[EXTRACTED DATA]

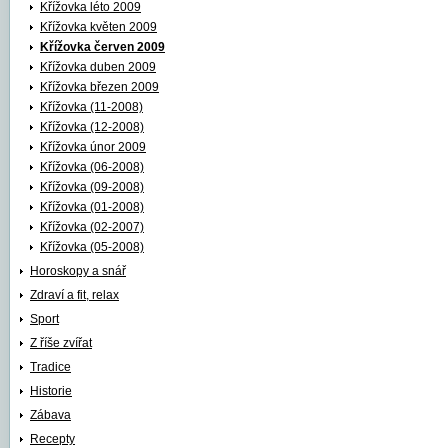
Křížovka léto 2009
Křížovka květen 2009
Křížovka červen 2009
Křížovka duben 2009
Křížovka březen 2009
Křížovka (11-2008)
Křížovka (12-2008)
Křížovka únor 2009
Křížovka (06-2008)
Křížovka (09-2008)
Křížovka (01-2008)
Křížovka (02-2007)
Křížovka (05-2008)
Horoskopy a snář
Zdraví a fit, relax
Sport
Z říše zvířat
Tradice
Historie
Zábava
Recepty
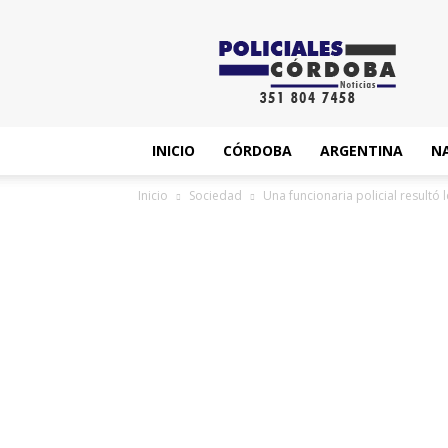
News
INICIO
CÓRDOBA
ARGENTINA
N
Inicio
Sociedad
Una funcionaria policial resultó 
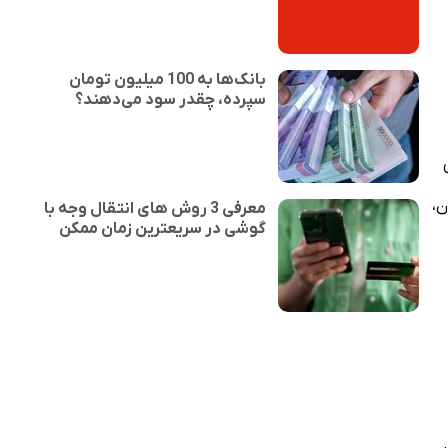
بانک‌ها به 100 میلیون تومان
سپرده، چقدر سود می‌دهند؟
ن،
معرفی 3 روش های انتقال وجه با
گوشی در سریعترین زمان ممکن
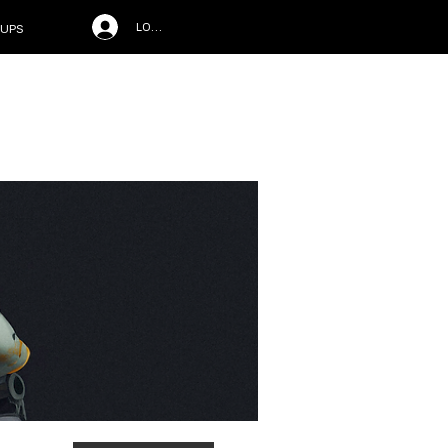
LOG IN
UPS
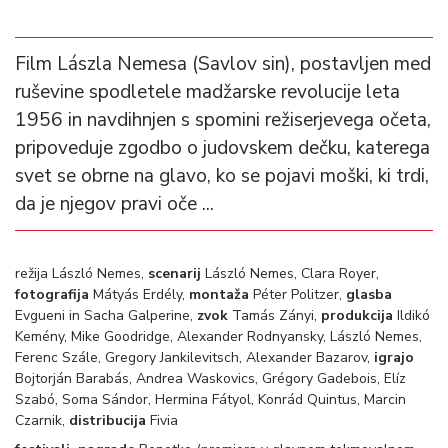
Film Lászla Nemesa (Savlov sin), postavljen med
ruševine spodletele madžarske revolucije leta
1956 in navdihnjen s spomini režiserjevega očeta,
pripoveduje zgodbo o judovskem dečku, katerega
svet se obrne na glavo, ko se pojavi moški, ki trdi,
da je njegov pravi oče ...
režija László Nemes,
scenarij
László Nemes, Clara Royer,
fotografija
Mátyás Erdély,
montaža
Péter Politzer,
glasba
Evgueni in Sacha Galperine,
zvok
Tamás Zányi,
produkcija
Ildikó
Kemény, Mike Goodridge, Alexander Rodnyansky, László Nemes,
Ferenc Szále, Gregory Jankilevitsch, Alexander Bazarov,
igrajo
Bojtorján Barabás, Andrea Waskovics, Grégory Gadebois, Elíz
Szabó, Soma Sándor, Hermina Fátyol, Konrád Quintus, Marcin
Czarnik,
distribucija
Fivia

[/EXTRACTED DATA]

TRY IT: Transcribe every line of text in the data above, reproducing each one precisely as it appears. Omit the pictures from your answer.

TASK SOLUTION:
Křížovka léto 2009
Křížovka květen 2009
Křížovka červen 2009
Křížovka duben 2009
Křížovka březen 2009
Křížovka (11-2008)
Křížovka (12-2008)
Křížovka únor 2009
Křížovka (06-2008)
Křížovka (09-2008)
Křížovka (01-2008)
Křížovka (02-2007)
Křížovka (05-2008)
Horoskopy a snář
Zdraví a fit, relax
Sport
Z říše zvířat
Tradice
Historie
Zábava
Recepty
News
INICIO
CÓRDOBA
ARGENTINA
N
Inicio
Sociedad
Una funcionaria policial resultó 
بانک‌ها به 100 میلیون تومان
سپرده، چقدر سود می‌دهند؟
ن،
معرفی 3 روش های انتقال وجه با
گوشی در سریعترین زمان ممکن
LOG IN
UPS
Film Lászla Nemesa (Savlov sin), postavljen med
ruševine spodletele madžarske revolucije leta
1956 in navdihnjen s spomini režiserjevega očeta,
pripoveduje zgodbo o judovskem dečku, katerega
svet se obrne na glavo, ko se pojavi moški, ki trdi,
da je njegov pravi oče ...
režija László Nemes,
scenarij
László Nemes, Clara Royer,
fotografija
Mátyás Erdély,
montaža
Péter Politzer,
glasba
Evgueni in Sacha Galperine,
zvok
Tamás Zányi,
produkcija
Ildikó
Kemény, Mike Goodridge, Alexander Rodnyansky, László Nemes,
Ferenc Szále, Gregory Jankilevitsch, Alexander Bazarov,
igrajo
Bojtorján Barabás, Andrea Waskovics, Grégory Gadebois, Elíz
Szabó, Soma Sándor, Hermina Fátyol, Konrád Quintus, Marcin
Czarnik,
distribucija
Fivia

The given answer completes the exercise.